— PROBLEM —
Each line below that holds the word "AJCC" counts once; state the total number of such lines and nothing else.

═══ THE INPUT ═══

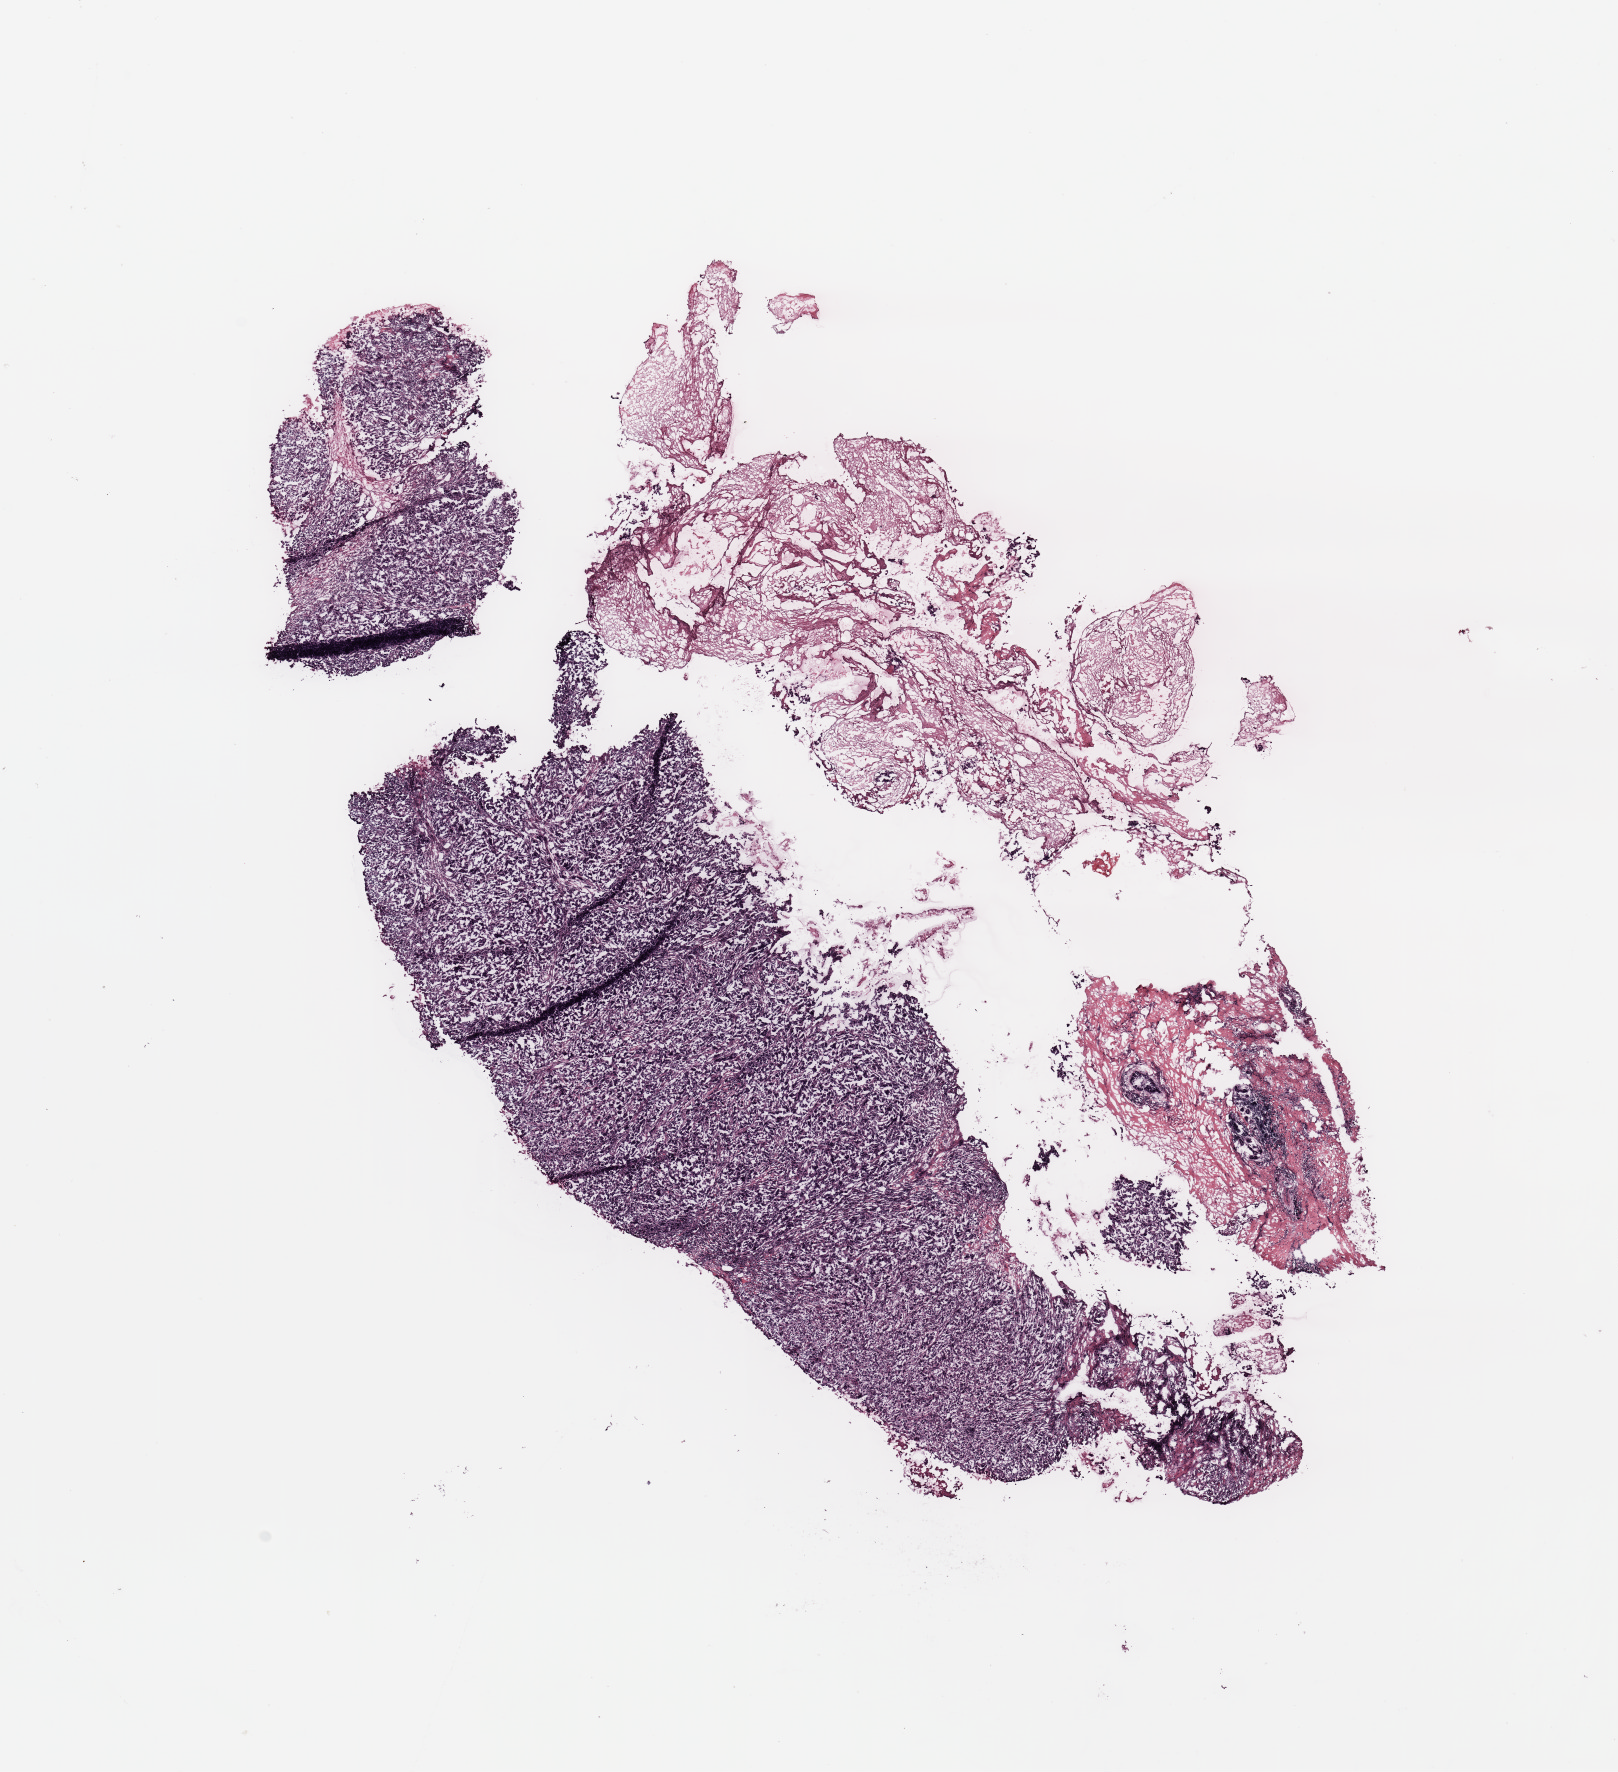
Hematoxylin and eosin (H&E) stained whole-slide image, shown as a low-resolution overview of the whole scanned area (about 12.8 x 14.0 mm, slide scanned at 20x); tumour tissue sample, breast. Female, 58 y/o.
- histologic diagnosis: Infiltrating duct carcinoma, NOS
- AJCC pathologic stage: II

═══
═══ THE INPUT ═══

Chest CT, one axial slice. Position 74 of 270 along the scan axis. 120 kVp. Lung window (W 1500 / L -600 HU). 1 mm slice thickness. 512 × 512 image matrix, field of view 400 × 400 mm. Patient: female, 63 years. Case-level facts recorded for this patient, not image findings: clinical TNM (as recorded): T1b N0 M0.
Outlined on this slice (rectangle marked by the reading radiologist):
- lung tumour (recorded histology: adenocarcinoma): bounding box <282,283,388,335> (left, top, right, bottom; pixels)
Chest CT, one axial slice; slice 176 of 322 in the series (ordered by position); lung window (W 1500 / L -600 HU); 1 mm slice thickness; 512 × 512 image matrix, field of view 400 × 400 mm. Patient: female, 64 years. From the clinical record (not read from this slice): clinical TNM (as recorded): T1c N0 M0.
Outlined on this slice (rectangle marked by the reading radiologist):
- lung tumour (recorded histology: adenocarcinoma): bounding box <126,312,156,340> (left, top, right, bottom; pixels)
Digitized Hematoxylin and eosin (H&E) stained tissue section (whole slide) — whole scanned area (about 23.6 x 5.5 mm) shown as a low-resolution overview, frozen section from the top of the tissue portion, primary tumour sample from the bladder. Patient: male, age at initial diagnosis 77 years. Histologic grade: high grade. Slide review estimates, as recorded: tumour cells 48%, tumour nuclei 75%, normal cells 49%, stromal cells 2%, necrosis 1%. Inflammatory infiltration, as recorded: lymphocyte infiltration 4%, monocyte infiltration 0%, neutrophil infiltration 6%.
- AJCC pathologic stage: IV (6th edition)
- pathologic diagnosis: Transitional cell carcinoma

═══

— TASK SOLUTION —
2